Ich hatte mich also auf zwei Wochen im Todesdschungel vorbereitet, die Adressen der nächstgelegenen Schlangengiftkliniken rausgesucht (Neu-Delhi), mir die größte Chemiekeule besorgt, die es gegen Mücken zu Kaufen gab (eine ranzige Pulle, die 2008 abgelaufen war - so was brauchen Nepalesen offensichtlich nicht!), noch schnell lange Hosen in Auftrag gegeben ("Das ist leider noch nicht fertig, Sir, aber in 2 Wochen, bestimmt...!") und meinen "Welt-unter!"-Bundeswehrponcho aus Deutschland einfliegen lassen. Damit hatte ich mich nun einigermaßen vorbereitet gefühlt, meldete mich aber trotzdem sicherheitshalber nochmal bei meiner Familie...

Ich hoffe der Name ist hier nicht Programm! Schule in Biratnagar.

Laut Schild eine Karateschule in Biratnagar...

● Datenauszug:
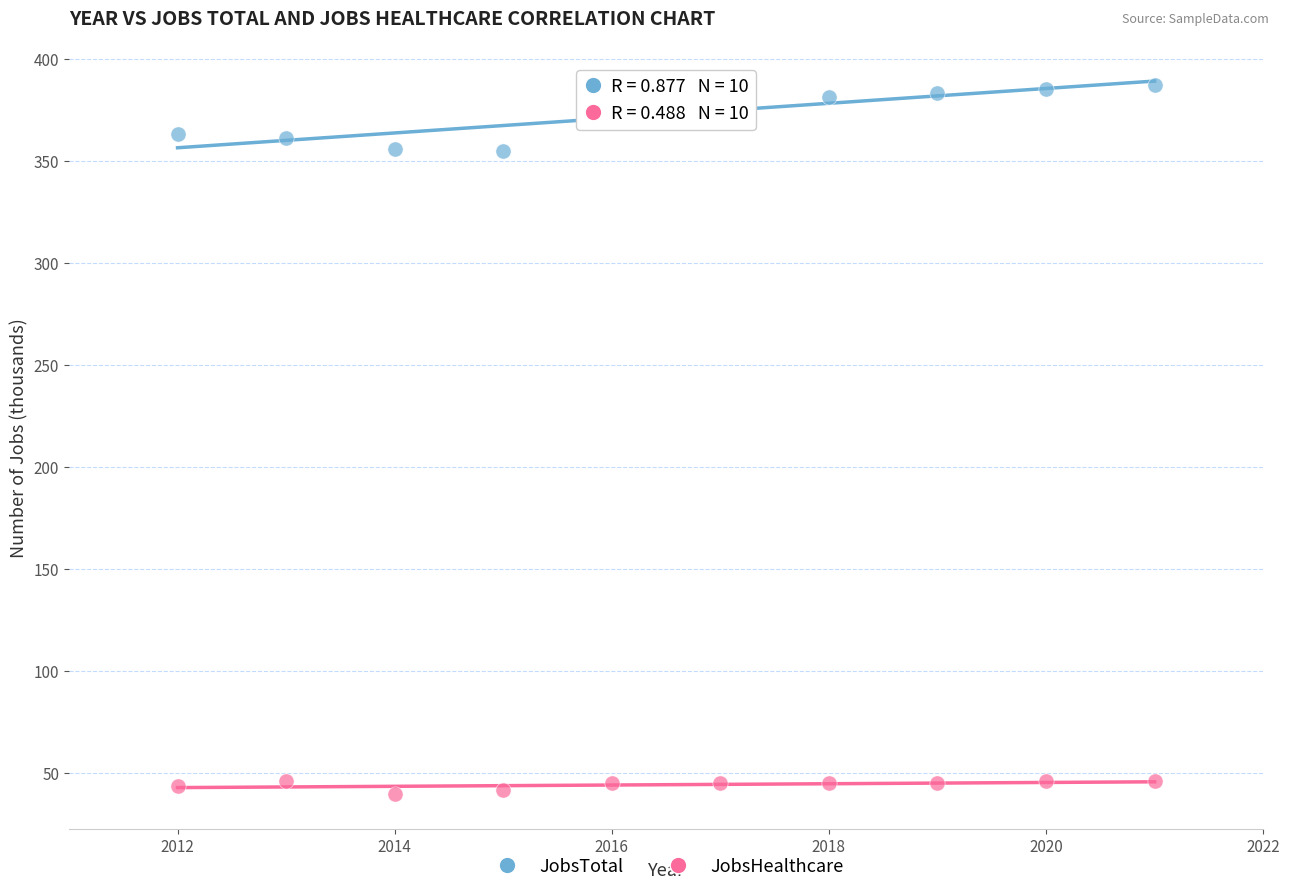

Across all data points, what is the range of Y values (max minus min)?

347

● Aufgaben:
**a)** Schreiben Sie aus dem Text über die Nepalreise die Stelle zwischen "Ich hatte mich" und "bei meiner Familie..." einschließlich ab.
**b)** Setzen Sie den Text über die Nepalreise nach seinem letzten Satz fort.
Die Zeilen im Datenauszug sind eigenständiges Material und gehören nicht zum Text über die Nepalreise.

● Lösungen:
**a)**
Ich hatte mich also auf zwei Wochen im Todesdschungel vorbereitet, die Adressen der nächstgelegenen Schlangengiftkliniken rausgesucht (Neu-Delhi), mir die größte Chemiekeule besorgt, die es gegen Mücken zu Kaufen gab (eine ranzige Pulle, die 2008 abgelaufen war - so was brauchen Nepalesen offensichtlich nicht!), noch schnell lange Hosen in Auftrag gegeben ("Das ist leider noch nicht fertig, Sir, aber in 2 Wochen, bestimmt...!") und meinen "Welt-unter!"-Bundeswehrponcho aus Deutschland einfliegen lassen. Damit hatte ich mich nun einigermaßen vorbereitet gefühlt, meldete mich aber trotzdem sicherheitshalber nochmal bei meiner Familie...

**b)**
Süß und irgendwie aus einer anderen Zeit: Der "School Van"!

Der lokale Rasenmäherservice!

Die Hauptstraße in Biratnagar.

Der Markt in der Innenstadt.

Bamboo Construction GmbH & co. KG
Natürlich war am Ende alles halb so wild wie befürchtet und ich sollte eine tolle Zeit in Biratnagar haben. Tatsächlich wollte man das Haus mittags angesichts der Hitze draußen nicht verlassen und auch der Monsun ließ ab und an ein wenig die Muskeln spielen, aber es gab nichts, an das man sich nicht hätte anpassen können. Bharat, mein Gastgeber vom College und baldiger Freund, kümmerte sich rührend um mich und versorgte mich mit allem, was ich brauchte (sprich Tisch, Stuhl, Wasser und Internet). Ich durfte nicht nur umsonst in seiner (nach nepalesischem Standard) Luxusvilla wohnen und mitessen, wir gingen auch zusammen auf den Markt, machten gemeinsame Ausflüge in die Umgebung und schmiedeten nach dem Unterricht große Pläne für den Aufbau wissenschaftlicher Früherziehungsstrukturen in Nepal.

Bharats bequeme Bude.

Mein neues Zimmer mit direktem Zugang zur Dachterrasse!

Blick vom Dach auf die gehobene Nachbarschaft.

Bharat und meine Wenigkeit beim Abendessen (gegen 22:00! Frühstück gabs um 9...).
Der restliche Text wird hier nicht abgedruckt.